**Selected excerpt**
6. (Alternative) GGUF distilled path
If you want to share VRAM with another model on the same card, the GGUF distilled files at QuantStack/LTX-2.3-GGUF and unsloth/LTX-2.3-GGUF ship the same per-tier ladder as the 16 GB sibling recipe — useful if you need < 20 GB resident:
| Quant | QuantStack distilled file size | unsloth dev file size |
|---|---|---|
| Q3_K_S | 13.00 GB | 9.26 GB |
| Q4_K_S | 15.56 GB | 12.22 GB |
| Q4_K_M | 16.54 GB | 13.34 GB |
| Q5_K_M | 18.06 GB | 14.97 GB |
| Q6_K | 19.56 GB | 16.55 GB |
| Q8_0 | 23.75 GB | 21.19 GB |
| BF16 | — | 39.15 GB |
Sizes verified via QuantStack/LTX-2.3-GGUF/tree/main/LTX-2.3-distilled and unsloth/LTX-2.3-GGUF tree API.
Running
Launch ComfyUI:
python main.py --listen
Load one of the example workflows shipped by the Lightricks node:
ComfyUI/custom_nodes/ComfyUI-LTXVideo/example_workflows/2.3/
Wire the FP8 transformer (or NVFP4 transformer) into the diffusion-model loader and point the text encoder at the Gemma 3 12B GGUF you downloaded in Step 4.
Recommended distilled settings
| Parameter | Value | Source |
|---|---|---|
| Sampler steps | 8 | Distilled checkpoint default per Lightricks/LTX-2.3 model card |
| CFG | 1.0 | Same |
| Resolution | width × height divisible by 32 | Lightricks/LTX-2.3 model card "General tips" |
| Frame count | multiple of 8 + 1 (e.g. 65, 97, 121, 241, 481) | Same |
Start at 1280×720 / 65 frames to confirm the install before scaling to 1920×1080 multi-second clips.

**Your task**
Using the LTX-2.3 setup text above, decide whether each statement agrees with it: (a) the unsloth file at the Q4_K_M quant is listed at 13.34 GB; (b) the recommended CFG for the distilled settings is 7.0; (c) the text advises beginning at 1920×1080 and then scaling down to 1280×720. For each, answer yes or no and quote the words of the text that settle it.

**Data for review**
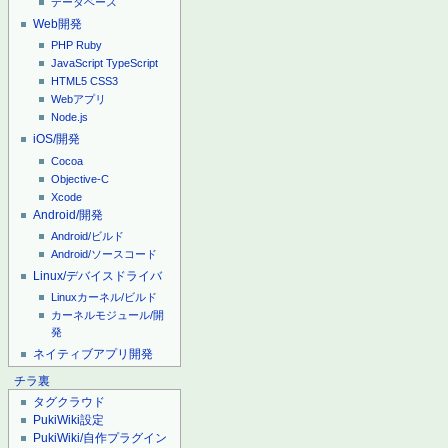
データベース
Web開発
PHP
Ruby
JavaScript
TypeScript
HTML5
CSS3
Webアプリ
Node.js
iOS/開発
Cocoa
Objective-C
Xcode
Android/開発
Android/ビルド
Android/ソースコード
Linux/デバイスドライバ
Linuxカーネル/ビルド
カーネルモジュール/開
発
ネイティブアプリ開発
チラ裏
タグクラウド
PukiWiki設定
PukiWiki/自作プラグイン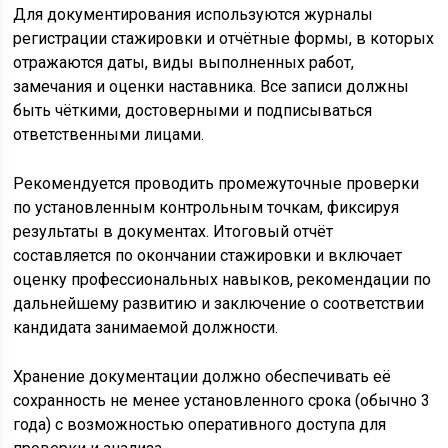
Для документирования используются журналы
регистрации стажировки и отчётные формы, в которых
отражаются даты, виды выполненных работ,
замечания и оценки наставника. Все записи должны
быть чёткими, достоверными и подписываться
ответственными лицами.
Рекомендуется проводить промежуточные проверки
по установленным контрольным точкам, фиксируя
результаты в документах. Итоговый отчёт
составляется по окончании стажировки и включает
оценку профессиональных навыков, рекомендации по
дальнейшему развитию и заключение о соответствии
кандидата занимаемой должности.
Хранение документации должно обеспечивать её
сохранность не менее установленного срока (обычно 3
года) с возможностью оперативного доступа для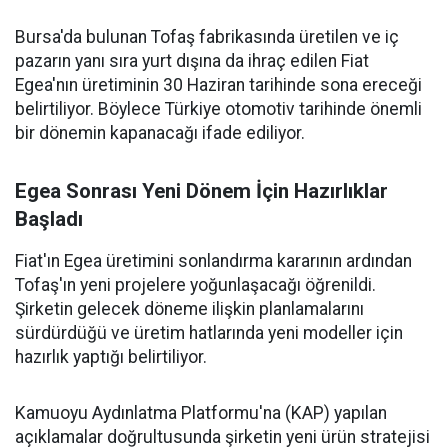
Bursa'da bulunan Tofaş fabrikasında üretilen ve iç
pazarın yanı sıra yurt dışına da ihraç edilen Fiat
Egea'nın üretiminin 30 Haziran tarihinde sona ereceği
belirtiliyor. Böylece Türkiye otomotiv tarihinde önemli
bir dönemin kapanacağı ifade ediliyor.
Egea Sonrası Yeni Dönem İçin Hazırlıklar
Başladı
Fiat'ın Egea üretimini sonlandırma kararının ardından
Tofaş'ın yeni projelere yoğunlaşacağı öğrenildi.
Şirketin gelecek döneme ilişkin planlamalarını
sürdürdüğü ve üretim hatlarında yeni modeller için
hazırlık yaptığı belirtiliyor.
Kamuoyu Aydınlatma Platformu'na (KAP) yapılan
açıklamalar doğrultusunda şirketin yeni ürün stratejisi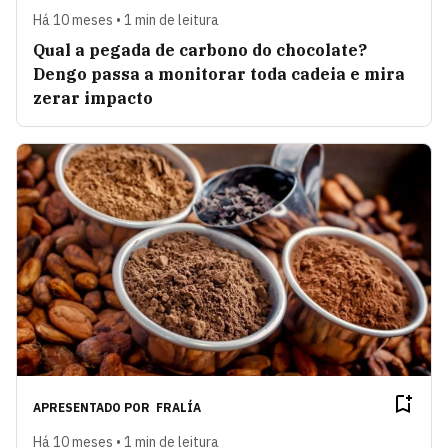
Há 10 meses • 1 min de leitura
Qual a pegada de carbono do chocolate?
Dengo passa a monitorar toda cadeia e mira
zerar impacto
APRESENTADO POR
FRALÍA
Há 10 meses • 1 min de leitura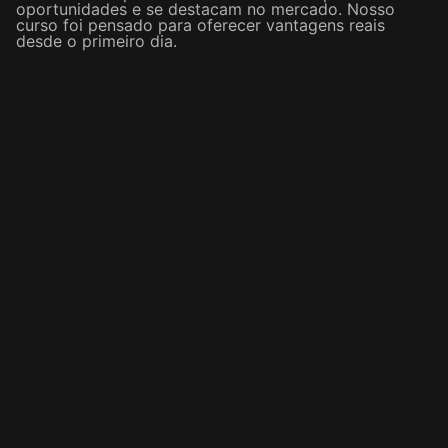
oportunidades e se destacam no mercado. Nosso
curso foi pensado para oferecer vantagens reais
desde o primeiro dia.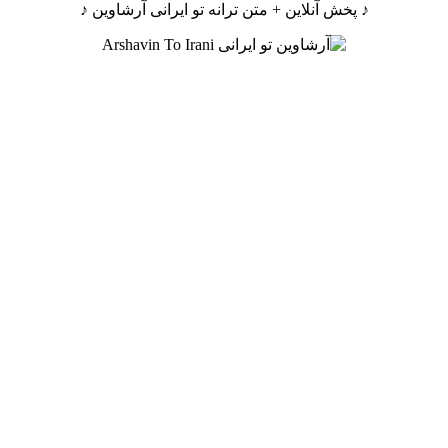
♪ پخش آنلاین + متن ترانه تو ایرانی آرشاوین ♪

**Result**
(a) Yes: "| Q4_K_M | 16.54 GB | 13.34 GB |"
(b) No: "| CFG | 1.0 | Same |"
(c) No: "Start at 1280×720 / 65 frames to confirm the install before scaling to 1920×1080 multi-second clips."